*Testo*:
════════════════════
Torna a parlare Giuseppe Salvatore Riina, detto Salvuccio, figlio del boss Totò. Lui, che a differenza del padre ama stare sotto i riflettori, non è nuovo a provocazioni, vere e proprie riscritture della storia e dichiarazioni volte a mitizzare la figura del sanguinario capomafia.
Riina, che è stato condannato a otto anni per mafia ed è poi ritornato nella sua città natale, ha rilasciato un’intervista Lo Sperone Podcast.
«Come i piccoli palestinesi da bimbo ho vissuto sempre come se fossi in perenne emergenza», ha raccontato. «Ma quando dovevamo scappare da un rifugio all'altro con papà, per me era come una festa perché conoscevo posti nuovi e gente nuova. Sono pure nato nella clinica Noto, la più famosa di Palermo, col nome e cognome di mio padre. E tutti lo sapevano».
Riscrive la storia, Salvuccio Riina: «Mio padre non ha mai ordinato l’omicidio del piccolo Giuseppe Di Matteo». Giovanni Falcone? «Quando l'hanno ammazzato, non dava più fastidio alla mafia o a Totò Riina, ma ad altri dietro le quinte».
════════════════════
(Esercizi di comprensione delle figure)
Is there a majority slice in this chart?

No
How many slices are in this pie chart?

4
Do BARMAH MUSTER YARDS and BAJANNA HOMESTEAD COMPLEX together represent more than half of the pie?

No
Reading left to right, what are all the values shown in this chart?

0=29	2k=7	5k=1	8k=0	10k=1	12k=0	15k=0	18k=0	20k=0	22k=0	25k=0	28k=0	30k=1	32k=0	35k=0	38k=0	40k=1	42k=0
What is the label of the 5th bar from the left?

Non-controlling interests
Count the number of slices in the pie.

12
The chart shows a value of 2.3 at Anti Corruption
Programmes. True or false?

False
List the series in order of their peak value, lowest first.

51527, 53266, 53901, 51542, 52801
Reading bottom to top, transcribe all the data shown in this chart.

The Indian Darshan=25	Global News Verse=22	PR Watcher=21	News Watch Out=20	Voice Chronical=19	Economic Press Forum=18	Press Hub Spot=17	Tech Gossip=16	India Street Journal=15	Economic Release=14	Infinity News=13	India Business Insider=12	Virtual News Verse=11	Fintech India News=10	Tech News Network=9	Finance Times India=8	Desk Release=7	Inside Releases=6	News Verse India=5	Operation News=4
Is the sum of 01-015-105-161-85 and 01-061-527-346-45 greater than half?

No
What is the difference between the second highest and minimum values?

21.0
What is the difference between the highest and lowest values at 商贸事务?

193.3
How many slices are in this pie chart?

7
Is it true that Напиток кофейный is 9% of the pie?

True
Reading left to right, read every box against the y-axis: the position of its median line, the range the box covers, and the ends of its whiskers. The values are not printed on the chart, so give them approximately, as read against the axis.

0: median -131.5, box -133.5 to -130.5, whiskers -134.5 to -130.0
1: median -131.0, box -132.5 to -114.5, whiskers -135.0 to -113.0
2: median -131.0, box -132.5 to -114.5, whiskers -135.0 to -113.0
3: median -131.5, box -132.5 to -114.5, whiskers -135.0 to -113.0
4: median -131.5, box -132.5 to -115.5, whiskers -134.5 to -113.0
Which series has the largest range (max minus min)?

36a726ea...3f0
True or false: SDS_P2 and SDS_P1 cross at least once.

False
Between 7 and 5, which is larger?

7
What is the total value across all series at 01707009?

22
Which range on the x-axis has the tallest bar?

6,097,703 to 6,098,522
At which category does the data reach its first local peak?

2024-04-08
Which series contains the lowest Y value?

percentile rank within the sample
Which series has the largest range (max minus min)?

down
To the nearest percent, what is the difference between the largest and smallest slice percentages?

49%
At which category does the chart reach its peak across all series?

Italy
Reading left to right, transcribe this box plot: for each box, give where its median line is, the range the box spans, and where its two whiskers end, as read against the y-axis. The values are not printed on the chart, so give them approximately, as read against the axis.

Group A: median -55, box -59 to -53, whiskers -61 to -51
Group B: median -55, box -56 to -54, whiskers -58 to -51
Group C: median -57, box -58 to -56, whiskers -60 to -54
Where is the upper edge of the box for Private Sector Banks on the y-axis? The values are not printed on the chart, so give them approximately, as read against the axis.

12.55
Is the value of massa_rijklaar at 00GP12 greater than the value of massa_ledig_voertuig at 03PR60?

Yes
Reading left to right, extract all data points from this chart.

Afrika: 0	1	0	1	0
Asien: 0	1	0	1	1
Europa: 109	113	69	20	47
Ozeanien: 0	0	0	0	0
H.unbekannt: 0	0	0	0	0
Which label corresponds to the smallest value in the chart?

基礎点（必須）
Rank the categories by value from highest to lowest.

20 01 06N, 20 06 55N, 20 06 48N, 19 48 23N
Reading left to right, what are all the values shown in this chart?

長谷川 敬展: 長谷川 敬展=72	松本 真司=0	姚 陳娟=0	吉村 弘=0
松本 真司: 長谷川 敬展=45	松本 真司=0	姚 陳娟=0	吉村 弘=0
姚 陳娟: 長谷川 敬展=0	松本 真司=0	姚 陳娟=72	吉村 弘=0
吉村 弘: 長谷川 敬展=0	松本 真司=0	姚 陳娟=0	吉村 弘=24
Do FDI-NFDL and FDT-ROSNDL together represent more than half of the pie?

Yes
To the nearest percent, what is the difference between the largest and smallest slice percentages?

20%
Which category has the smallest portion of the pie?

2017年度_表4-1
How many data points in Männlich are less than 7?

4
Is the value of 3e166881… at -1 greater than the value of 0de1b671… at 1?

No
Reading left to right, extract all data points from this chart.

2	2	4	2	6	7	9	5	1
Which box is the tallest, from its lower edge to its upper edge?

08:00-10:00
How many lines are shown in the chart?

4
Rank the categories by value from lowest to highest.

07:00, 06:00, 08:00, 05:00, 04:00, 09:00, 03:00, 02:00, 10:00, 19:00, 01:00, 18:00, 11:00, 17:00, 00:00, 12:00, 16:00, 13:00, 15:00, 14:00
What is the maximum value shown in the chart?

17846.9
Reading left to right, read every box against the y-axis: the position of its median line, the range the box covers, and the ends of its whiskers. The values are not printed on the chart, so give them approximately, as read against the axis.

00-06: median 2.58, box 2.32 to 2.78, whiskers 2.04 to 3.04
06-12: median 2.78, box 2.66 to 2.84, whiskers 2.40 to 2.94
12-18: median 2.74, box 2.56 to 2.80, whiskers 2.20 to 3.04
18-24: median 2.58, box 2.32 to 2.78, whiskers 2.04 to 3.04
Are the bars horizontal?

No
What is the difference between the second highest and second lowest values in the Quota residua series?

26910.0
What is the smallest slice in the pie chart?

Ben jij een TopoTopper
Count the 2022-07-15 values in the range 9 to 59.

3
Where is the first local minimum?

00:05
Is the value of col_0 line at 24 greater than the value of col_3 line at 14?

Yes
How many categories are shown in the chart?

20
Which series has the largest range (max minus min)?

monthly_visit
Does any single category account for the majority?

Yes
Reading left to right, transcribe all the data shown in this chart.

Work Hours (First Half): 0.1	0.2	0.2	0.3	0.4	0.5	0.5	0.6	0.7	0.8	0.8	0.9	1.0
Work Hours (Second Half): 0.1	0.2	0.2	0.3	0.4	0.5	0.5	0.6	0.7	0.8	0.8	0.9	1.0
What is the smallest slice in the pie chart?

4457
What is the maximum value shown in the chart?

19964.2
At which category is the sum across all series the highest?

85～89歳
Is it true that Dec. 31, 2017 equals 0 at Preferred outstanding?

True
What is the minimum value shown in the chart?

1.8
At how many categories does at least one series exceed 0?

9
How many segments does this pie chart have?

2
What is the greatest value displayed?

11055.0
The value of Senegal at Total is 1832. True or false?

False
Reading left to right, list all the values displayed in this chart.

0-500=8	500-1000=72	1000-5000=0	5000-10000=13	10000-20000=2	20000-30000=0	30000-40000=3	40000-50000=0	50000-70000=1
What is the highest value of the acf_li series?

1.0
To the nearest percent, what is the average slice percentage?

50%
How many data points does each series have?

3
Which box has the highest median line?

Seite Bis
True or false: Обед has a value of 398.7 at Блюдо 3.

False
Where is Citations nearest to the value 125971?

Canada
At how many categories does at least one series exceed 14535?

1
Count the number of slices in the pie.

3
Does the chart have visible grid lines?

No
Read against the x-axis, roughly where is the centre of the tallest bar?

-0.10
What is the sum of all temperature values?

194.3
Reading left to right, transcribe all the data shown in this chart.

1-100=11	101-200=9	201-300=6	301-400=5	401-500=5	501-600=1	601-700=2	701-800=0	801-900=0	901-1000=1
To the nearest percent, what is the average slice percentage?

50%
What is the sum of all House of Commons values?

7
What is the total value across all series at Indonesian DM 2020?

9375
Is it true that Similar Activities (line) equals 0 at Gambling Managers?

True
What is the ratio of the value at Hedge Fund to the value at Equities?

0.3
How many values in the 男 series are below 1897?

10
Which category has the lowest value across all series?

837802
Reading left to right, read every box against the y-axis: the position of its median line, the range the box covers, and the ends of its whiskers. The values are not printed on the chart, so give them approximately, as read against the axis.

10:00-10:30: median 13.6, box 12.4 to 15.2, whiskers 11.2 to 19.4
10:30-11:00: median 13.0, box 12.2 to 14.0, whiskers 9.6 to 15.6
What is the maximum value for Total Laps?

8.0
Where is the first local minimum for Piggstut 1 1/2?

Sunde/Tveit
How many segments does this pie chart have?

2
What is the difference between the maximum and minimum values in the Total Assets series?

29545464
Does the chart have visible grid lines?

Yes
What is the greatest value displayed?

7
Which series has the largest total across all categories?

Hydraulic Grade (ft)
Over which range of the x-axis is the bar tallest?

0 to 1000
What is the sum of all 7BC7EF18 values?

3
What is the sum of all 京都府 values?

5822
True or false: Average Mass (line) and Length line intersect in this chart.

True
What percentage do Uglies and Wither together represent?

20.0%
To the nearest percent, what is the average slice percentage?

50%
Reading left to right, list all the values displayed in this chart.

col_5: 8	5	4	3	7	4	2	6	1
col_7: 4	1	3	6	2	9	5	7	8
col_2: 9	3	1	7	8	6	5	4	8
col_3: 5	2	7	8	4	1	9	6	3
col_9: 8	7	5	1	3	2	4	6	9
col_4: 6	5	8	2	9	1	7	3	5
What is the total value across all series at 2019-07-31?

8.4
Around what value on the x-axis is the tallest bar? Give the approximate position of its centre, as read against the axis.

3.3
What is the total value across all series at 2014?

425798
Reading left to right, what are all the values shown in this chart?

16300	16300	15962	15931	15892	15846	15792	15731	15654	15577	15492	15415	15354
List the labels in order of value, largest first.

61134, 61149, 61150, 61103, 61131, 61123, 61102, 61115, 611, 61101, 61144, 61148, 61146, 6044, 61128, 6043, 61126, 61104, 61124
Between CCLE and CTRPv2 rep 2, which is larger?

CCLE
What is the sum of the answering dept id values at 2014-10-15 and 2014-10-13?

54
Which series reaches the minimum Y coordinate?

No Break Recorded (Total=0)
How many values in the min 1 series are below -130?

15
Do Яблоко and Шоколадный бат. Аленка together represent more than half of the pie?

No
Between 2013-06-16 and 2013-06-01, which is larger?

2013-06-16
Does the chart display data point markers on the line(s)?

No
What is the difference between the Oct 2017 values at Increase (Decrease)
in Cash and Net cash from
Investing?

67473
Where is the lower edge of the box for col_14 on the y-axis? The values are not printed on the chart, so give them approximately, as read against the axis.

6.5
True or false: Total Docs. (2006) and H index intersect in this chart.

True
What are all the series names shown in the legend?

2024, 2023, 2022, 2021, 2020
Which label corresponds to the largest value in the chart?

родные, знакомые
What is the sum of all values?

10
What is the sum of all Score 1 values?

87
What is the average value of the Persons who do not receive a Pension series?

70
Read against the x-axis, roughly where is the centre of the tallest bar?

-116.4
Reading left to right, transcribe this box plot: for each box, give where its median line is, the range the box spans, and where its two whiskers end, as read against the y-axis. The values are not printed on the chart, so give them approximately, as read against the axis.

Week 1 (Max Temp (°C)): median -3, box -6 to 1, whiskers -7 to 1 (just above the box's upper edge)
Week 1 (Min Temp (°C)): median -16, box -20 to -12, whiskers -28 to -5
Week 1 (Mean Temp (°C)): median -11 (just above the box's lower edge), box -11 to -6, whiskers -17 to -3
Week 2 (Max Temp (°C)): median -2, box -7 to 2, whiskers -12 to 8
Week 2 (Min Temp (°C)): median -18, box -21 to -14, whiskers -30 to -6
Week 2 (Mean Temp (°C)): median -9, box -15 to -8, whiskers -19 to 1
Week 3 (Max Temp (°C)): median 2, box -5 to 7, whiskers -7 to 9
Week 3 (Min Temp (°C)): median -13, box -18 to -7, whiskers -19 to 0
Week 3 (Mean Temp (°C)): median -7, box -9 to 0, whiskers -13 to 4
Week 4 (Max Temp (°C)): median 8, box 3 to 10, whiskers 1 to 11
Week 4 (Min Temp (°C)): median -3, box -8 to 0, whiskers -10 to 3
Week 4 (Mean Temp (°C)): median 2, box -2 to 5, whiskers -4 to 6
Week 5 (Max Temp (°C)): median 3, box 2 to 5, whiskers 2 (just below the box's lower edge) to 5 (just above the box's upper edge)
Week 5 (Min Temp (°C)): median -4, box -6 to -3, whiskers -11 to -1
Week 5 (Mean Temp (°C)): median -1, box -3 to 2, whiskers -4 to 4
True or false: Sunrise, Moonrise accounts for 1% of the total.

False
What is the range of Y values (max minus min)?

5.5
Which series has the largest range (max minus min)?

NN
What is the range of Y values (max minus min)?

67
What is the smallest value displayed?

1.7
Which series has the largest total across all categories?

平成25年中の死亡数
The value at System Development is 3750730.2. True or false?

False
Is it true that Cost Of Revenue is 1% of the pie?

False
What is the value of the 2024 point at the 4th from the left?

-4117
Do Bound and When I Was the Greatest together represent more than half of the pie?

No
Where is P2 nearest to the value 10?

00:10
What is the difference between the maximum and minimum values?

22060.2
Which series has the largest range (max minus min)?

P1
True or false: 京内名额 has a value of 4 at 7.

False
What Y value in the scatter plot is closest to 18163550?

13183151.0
════════════════════
*Attività*:
1 – In quale clinica dichiara di essere nato Salvuccio Riina, secondo il testo sulla sua intervista?
2 – Riprenda il testo sull'intervista a Salvuccio Riina proseguendolo dopo l'ultima frase riportata.

*Soluzioni*:
1 – Nella clinica Noto, la più famosa di Palermo.

2 –
Un attacco all’antimafia, «carrozzone composto da gente che ha bisogno di stare sotto i riflettori e a dimostrarlo sono i casi della giudice Silvana Saguto e dell'imprenditore Antonello Montante, finti e antimafiosi di facciata».
Il ritratto del padre è simile a quello di un santo: «Un uomo con la U maiuscola, che ha sempre combattuto il sistema. Un uomo serio e onesto, che manteneva la parola data e pensava alla sua famiglia. Non l’ho mai visto compiere un atto di violenza o tornare a casa con una pistola in mano e sporco di sangue».
Totò Riina «è stato arrestato perché dava fastidio, così come a un certo punto hanno dato fastidio Bernardo Provenzano e Matteo Messina Denaro, perché erano malati e non servivano più in quello stato a quelli che detenevano veramente il denaro della mafia».